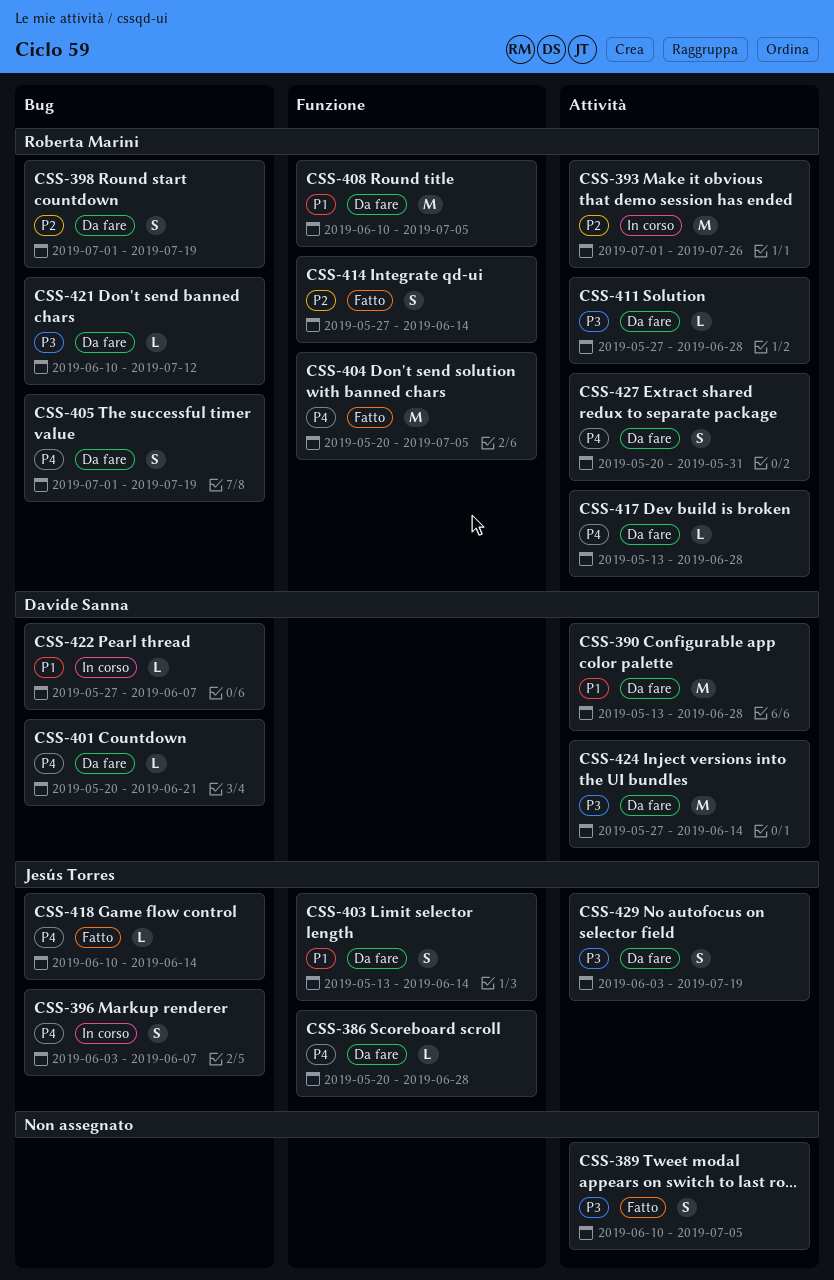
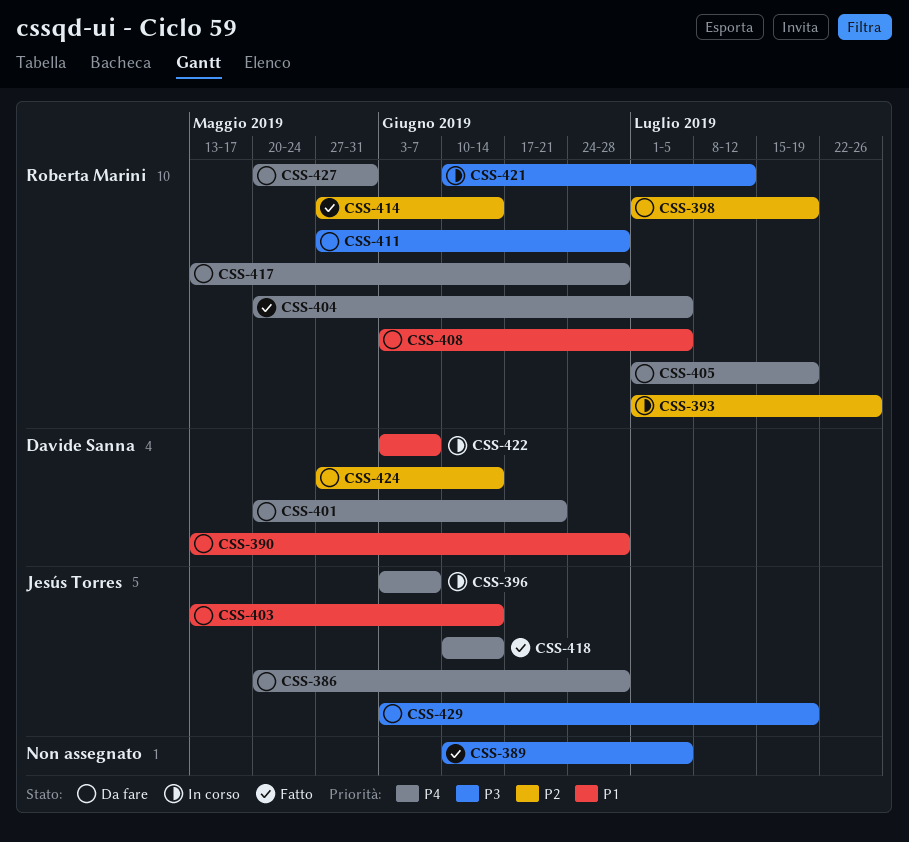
CSS-408, start: Jun 10 -> Jun 3
CSS-421, status: Da fare -> In corso
CSS-422, start: May 27 -> Jun 3
CSS-424, priority: P3 -> P2

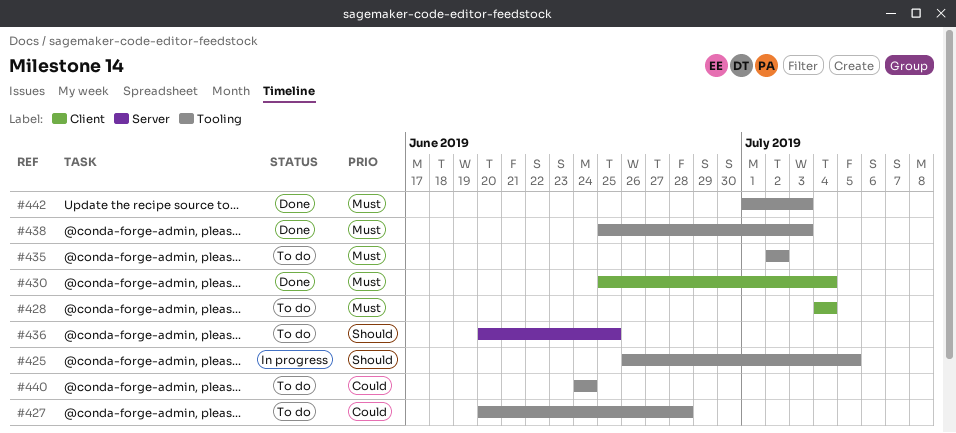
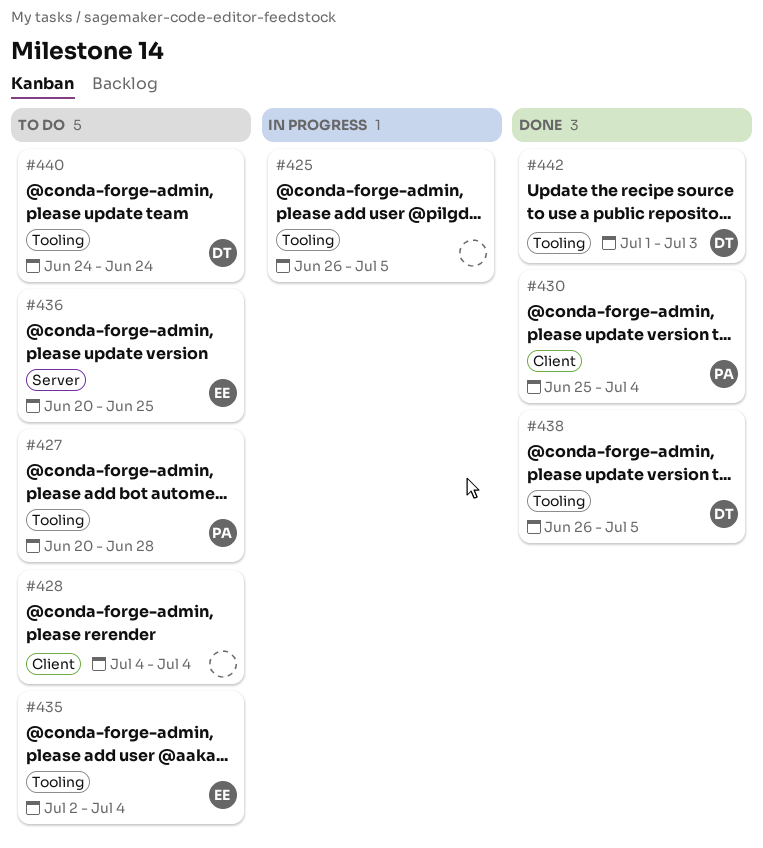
#435, due: Jul 2 -> Jul 4
#438, start: Jun 25 -> Jun 26
#438, due: Jul 3 -> Jul 5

Activity
Restate the entries above word for word, and keep the pictures out.

Response area
CSS-408, start: Jun 10 -> Jun 3
CSS-421, status: Da fare -> In corso
CSS-422, start: May 27 -> Jun 3
CSS-424, priority: P3 -> P2

#435, due: Jul 2 -> Jul 4
#438, start: Jun 25 -> Jun 26
#438, due: Jul 3 -> Jul 5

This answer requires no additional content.